(Exercise description) Which lines in the data below contain the word "does"? Gather each of them and copy it in full.

(Given entries)
- - -

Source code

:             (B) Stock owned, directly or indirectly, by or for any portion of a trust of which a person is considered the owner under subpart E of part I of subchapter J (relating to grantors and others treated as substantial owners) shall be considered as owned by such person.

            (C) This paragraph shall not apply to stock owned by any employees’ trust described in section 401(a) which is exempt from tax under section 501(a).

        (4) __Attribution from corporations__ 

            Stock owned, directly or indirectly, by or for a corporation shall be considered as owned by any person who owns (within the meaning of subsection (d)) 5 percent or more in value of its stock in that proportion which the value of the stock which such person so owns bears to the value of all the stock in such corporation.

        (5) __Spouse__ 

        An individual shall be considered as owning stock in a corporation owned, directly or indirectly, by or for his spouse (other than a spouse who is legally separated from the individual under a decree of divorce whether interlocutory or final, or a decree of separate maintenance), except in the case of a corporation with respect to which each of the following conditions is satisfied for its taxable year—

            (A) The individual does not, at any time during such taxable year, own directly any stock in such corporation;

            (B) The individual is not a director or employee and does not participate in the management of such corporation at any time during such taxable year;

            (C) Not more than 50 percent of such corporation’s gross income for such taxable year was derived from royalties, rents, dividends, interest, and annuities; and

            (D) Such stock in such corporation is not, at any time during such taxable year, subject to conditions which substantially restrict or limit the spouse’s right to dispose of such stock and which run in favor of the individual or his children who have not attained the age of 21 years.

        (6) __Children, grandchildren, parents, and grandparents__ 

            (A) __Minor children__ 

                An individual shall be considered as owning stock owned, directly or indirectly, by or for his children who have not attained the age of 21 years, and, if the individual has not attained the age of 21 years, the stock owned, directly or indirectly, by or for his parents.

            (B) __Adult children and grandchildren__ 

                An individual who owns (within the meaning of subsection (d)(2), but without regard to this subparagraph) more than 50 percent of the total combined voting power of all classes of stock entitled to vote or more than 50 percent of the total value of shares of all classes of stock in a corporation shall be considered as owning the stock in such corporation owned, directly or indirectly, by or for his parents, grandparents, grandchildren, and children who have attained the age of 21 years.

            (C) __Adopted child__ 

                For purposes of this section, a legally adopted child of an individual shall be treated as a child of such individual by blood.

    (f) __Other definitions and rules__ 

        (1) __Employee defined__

- - -

(Result of this task)
            (A) The individual does not, at any time during such taxable year, own directly any stock in such corporation;
            (B) The individual is not a director or employee and does not participate in the management of such corporation at any time during such taxable year;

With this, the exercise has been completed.